Concerts

Altos en folie

Pour son dernier concert de la saison, le 19 mai dernier, l’association des Clefs de Saint-Pierre avait choisi de convoquer tout un pupitre de l’Orchestre National du Capitole. Et pas celui dont on parle le plus, puisqu’il s’agit du pupitre d’altos. Pas non plus celui dont on parle le mieux, l’équivalent des blagues belges lui faisant une injuste réputation ! Le succès de cette démonstration musicale majeure vient mettre en pièces ces préjugés infondés. Il témoigne de la qualité dont peut s’enorgueillir l’aile droite de l’Orchestre National du Capitole !

Les 13 musiciens du pupitre d’alto de l’Orchestre National du Capitole

– Photo Classictoulouse –

Comme l’évoque Serge Kricheswsky, le très actif et très compétent présentateur de ces concerts, la multiplication des plaisanteries désobligeantes à l’endroit d’un instrument prétendument discret (et faux !) n’a pas d’équivalent dans le zoo instrumental. Il fallait bien un déploiement de la sorte pour battre en brèche une telle « mauvaise réputation » (pour paraphraser ce cher Brassens).

Ainsi, ce soir-là, pas moins de treize musiciens apparaissent sur le podium de l’auditorium Saint-Pierre des Cuisines pour ce défi. Douze étaient initialement annoncés, douze parmi lesquels la parité exacte masculin/féminin était d’ailleurs respectée. L’arrivée d’un musicien nouvellement recruté, le québécois d’origine taïwanaise Lambert Chen, s’il rompt un peu cette parité, permet à cet effectif d’atteindre le chiffre fatidique porte-bonheur ! Nul doute que ses collègues et tous les mélomanes lui souhaitent une chaleureuse bienvenue.

Se partageant avec humour et culture la présentation de chaque pièce, les musiciens se rassemblent et se succèdent dans un déploiement d’instrumentations adaptées aux pièces du programme. Débutant par un hommage à celui qui pratiquait l’alto (entre autres instruments) avec constance et ardeur, Johann Sebastian Bach, l’effectif complet se lance bravement dans l’exécution de la transcription pour quatre parties d’alto de la Chaconne de sa 2ème Partita pour violon seul, transcription que l’on doit au Japonais Ichiro Nodaira. La polyphonie complexe passe donc d’un violon unique à treize altos. L’analyse vient confirmer, si besoin était, le génie du fondateur de notre musique occidentale.

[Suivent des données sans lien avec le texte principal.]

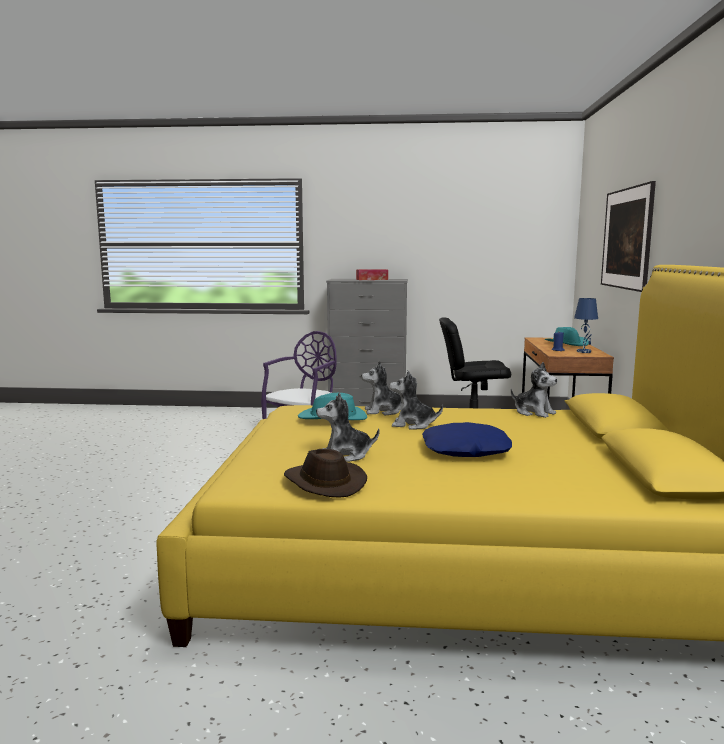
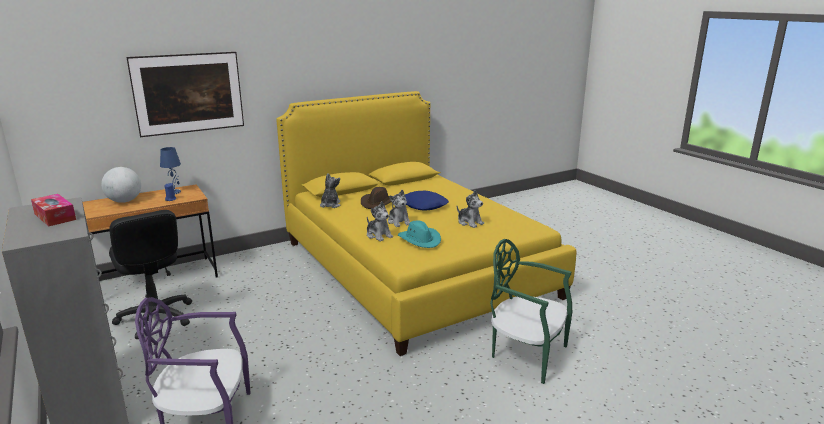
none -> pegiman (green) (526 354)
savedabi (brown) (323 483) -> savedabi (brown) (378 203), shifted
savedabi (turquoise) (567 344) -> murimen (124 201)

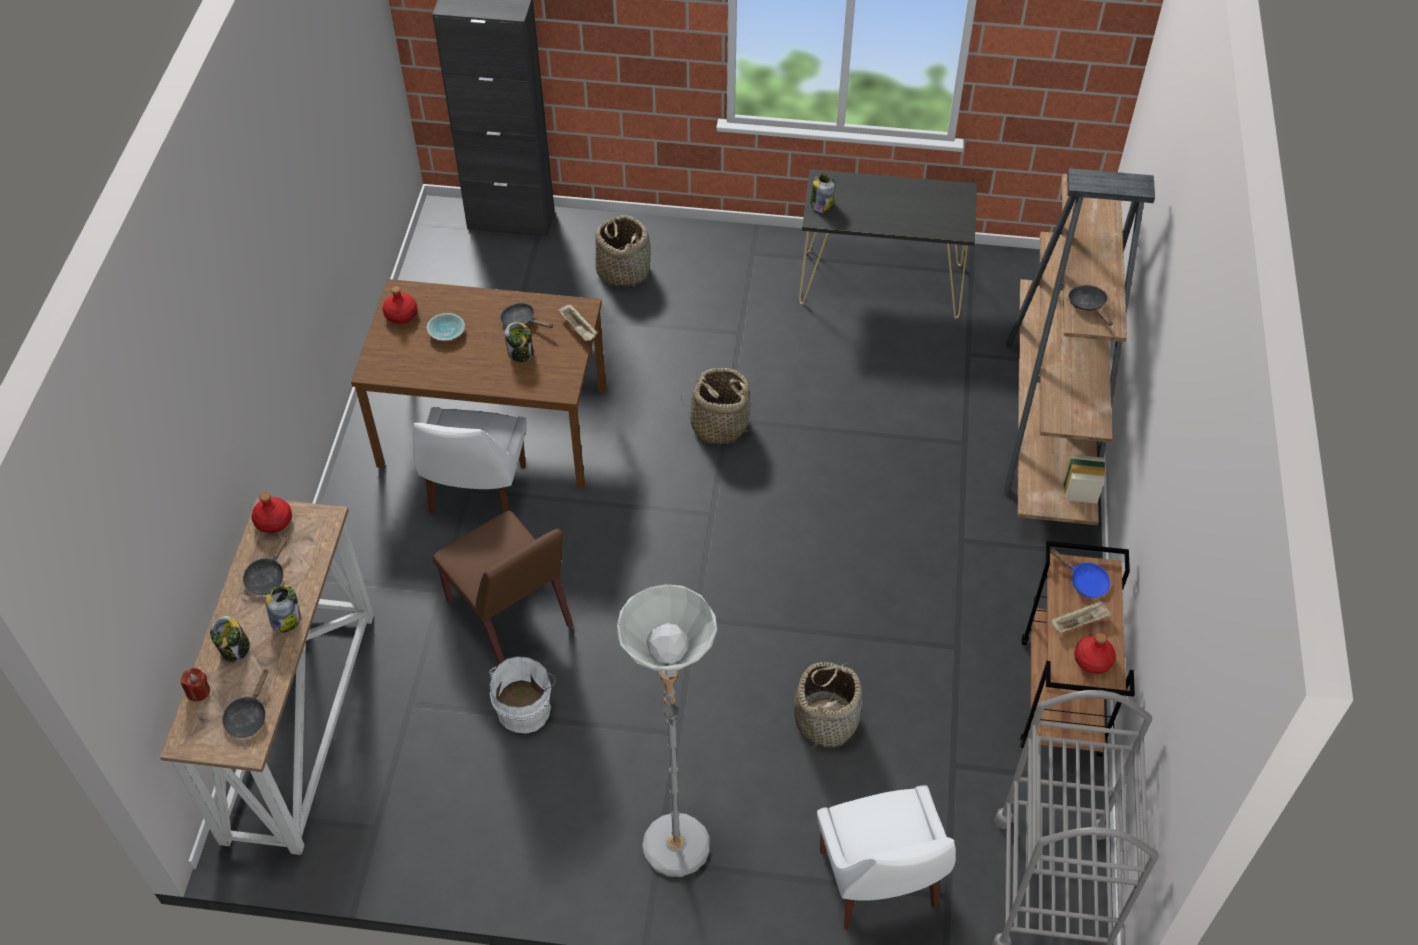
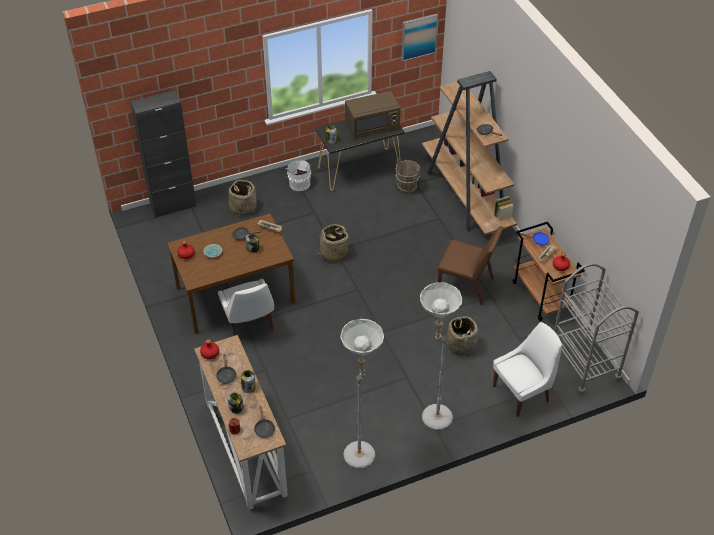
none -> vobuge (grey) (360 449)
none -> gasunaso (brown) (372 125)
none -> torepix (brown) (407 188)
none -> pututen (419 36)
pegiman (brown) (510 615) -> pegiman (brown) (466 285), shifted
torepix (white) (525 707) -> torepix (white) (299 183), shifted
pegiman (white) (879 883) -> pegiman (white) (522 393), 75 degrees counterclockwise

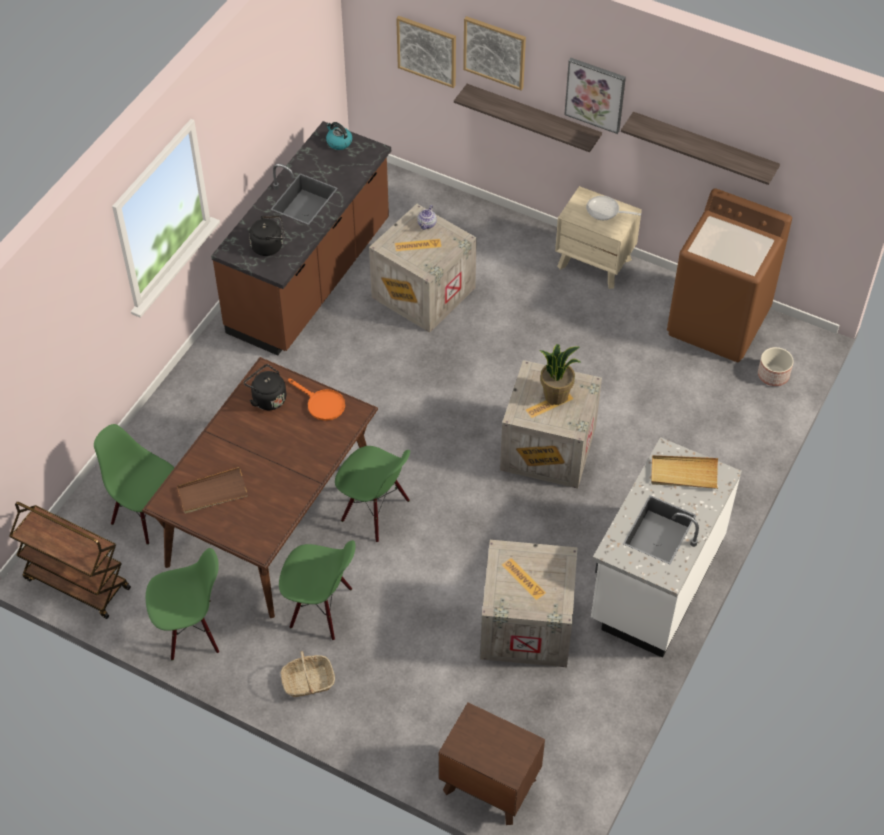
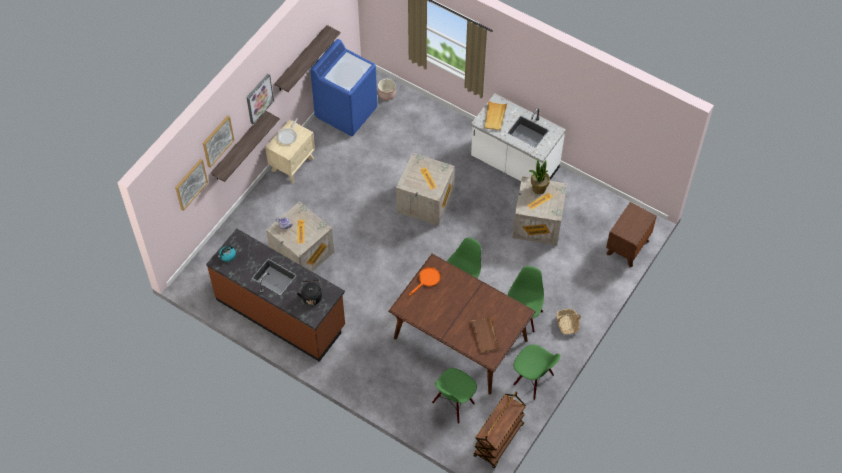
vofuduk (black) (267 398) -> none
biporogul (556 395) -> biporogul (538 188), shifted
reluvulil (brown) (718 322) -> reluvulil (blue) (346 112)
pegiman (green) (191 631) -> pegiman (green) (533 380), 135 degrees clockwise

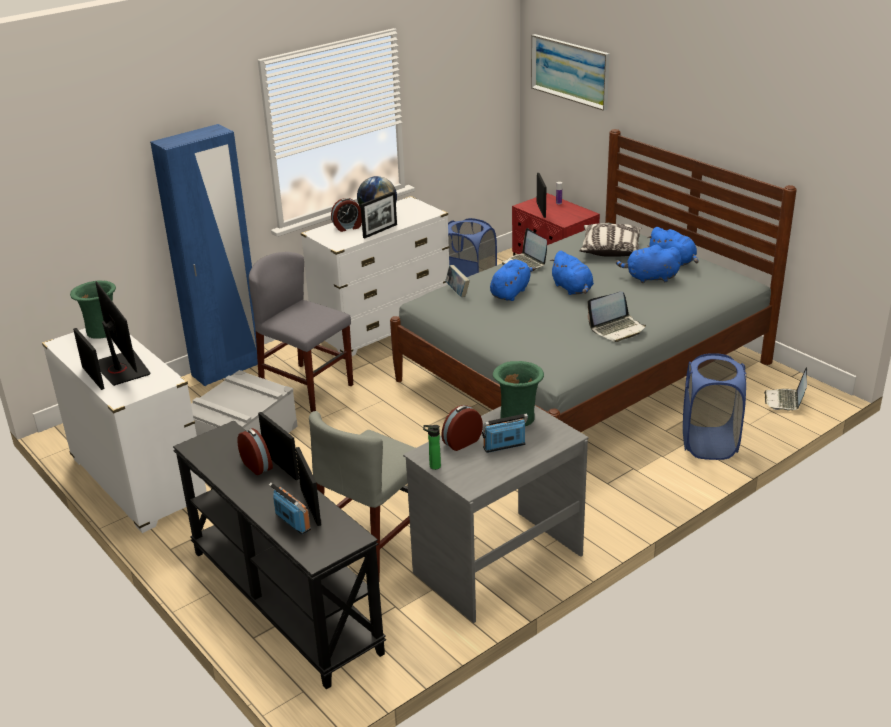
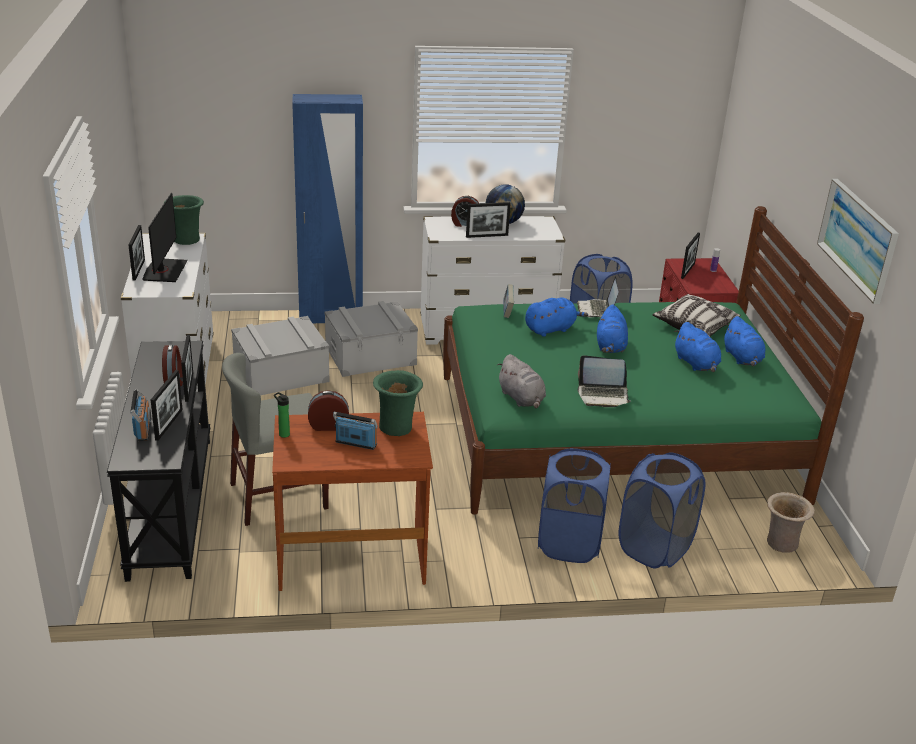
none -> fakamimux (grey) (522 399)
none -> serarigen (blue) (569 544)
pututen (570 71) -> pututen (858 239), shifted
pegiman (grey) (307 388) -> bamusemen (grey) (370 355)
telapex (785 401) -> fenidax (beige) (781 544)
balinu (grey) (583 372) -> balinu (green) (614 436)
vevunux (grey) (497 563) -> vevunux (brown) (351 555)
fakamimux (blue) (649 278) -> fakamimux (blue) (696 364), 150 degrees counterclockwise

Le quatuor, interprète des Variations sur les Folies d’Espagne de Garth Knox

– Photo Classictoulouse –

Réduit, si l’on peut dire, à huit, l’effectif s’attaque ensuite à la Suite for eight violas (Suite pour huit altos) du Britannique Gordon Jacob, disparu en 1984. Les quatre mouvements qui la composent sont dédiés au célèbre altiste anglais Lionel Tertis. Nos chers musiciens excellent en particulier dans l’expression nostalgique du premier volet intitulé Dedication. La légèreté gracieuse du Scherzo, la tendresse de Chorale et la vivacité allègre de la Tarentelle n’échappent pas à la finesse des interprètes.

Avec les Marin Marais Variations on « Folies d’Espagne » for four violas, le compositeur également britannique Garth Knox établit une sorte de catalogue de toutes les possibilités de jeu de l’instrument. En quelques sortes, l’alto dans tous ses états. Jeu d’harmoniques, pizzicati, glissandi, rebondissement de l’archet, jeu sur le ponticello, trémolo, et même quarts de tons se succèdent pour illustrer ce fameux motif des Folies d’Espagne qui a connu à l’époque baroque le sort des tubes les plus visités. Chacun des quatre musiciens impliqués se prête à l’exercice avec toute la bonne humeur que réclame une telle démonstration.

Les interprètes de la Fantaisie for four violas de York Bowen – Photo Classictoulouse –

Gilles Apparailly, l’un des altistes de la sympathique fratrie, est le compositeur de la pièce suivante intitulée, avec un clin d’œil très cinématographique, The Altiste ! Ce savoureux medley intègre avec humour et finesse de multiples citations de pièces pour alto signées des plus grands compositeurs qui ont été séduits par l’instrument : de Carl Stamitz à Dimitri Chostakovitch, en passant par Hector Berlioz, Paul Hindemith ou encore William Walton. En quelques sortes, une véritable fête de l’alto à laquelle les musiciens mêlent même leurs voix tonitruantes.

La Fantaisie for four violas (Fantaisie pour quatre altos), du compositeur, pianiste, altiste et corniste (excusez du peu !) et néanmoins anglais, York Bowen, évoque irrésistiblement un authentique quatuor à cordes. Chaque instrument semble occuper en effet un spectre de tessiture spécifique, du violon au violoncelle. Ecrite en 1907, cette belle partition sonne avec un accent incroyablement français. Ravel, Debussy ne semblent pas très éloignés.

Gilles Apparailly présente sa pièce originale et délicieusement iconoclaste The Altiste

– Photo Classictoulouse –

C’est de nouveau à Gilles Apparailly que l’on doit l’arrangement de trois extraits de la plus célèbre des œuvres du Britannique (encore !) Gustav Holst, The Planets, qui conclut le programme. Mars et son trépignement guerrier, la paisible et aérienne Venus, et enfin la joyeuse Jupiter rassemblent enfin l’effectif complet des musiciens.

L’ovation unanime du public salue la performance. Du coup nos valeureux altistes reviennent pour une version « améliorée » par Christopher Waltham, violoncelliste (comment ça !) de l’Orchestre toulousain, de Trepak, extrait de Casse-noisette de Tchaïkovski. Suivent encore une adaptation de Gilles Apparailly de Bluesette, de l’harmoniciste belge Toots Thielemans, et enfin un retour à L’Altiste et ses douces folies.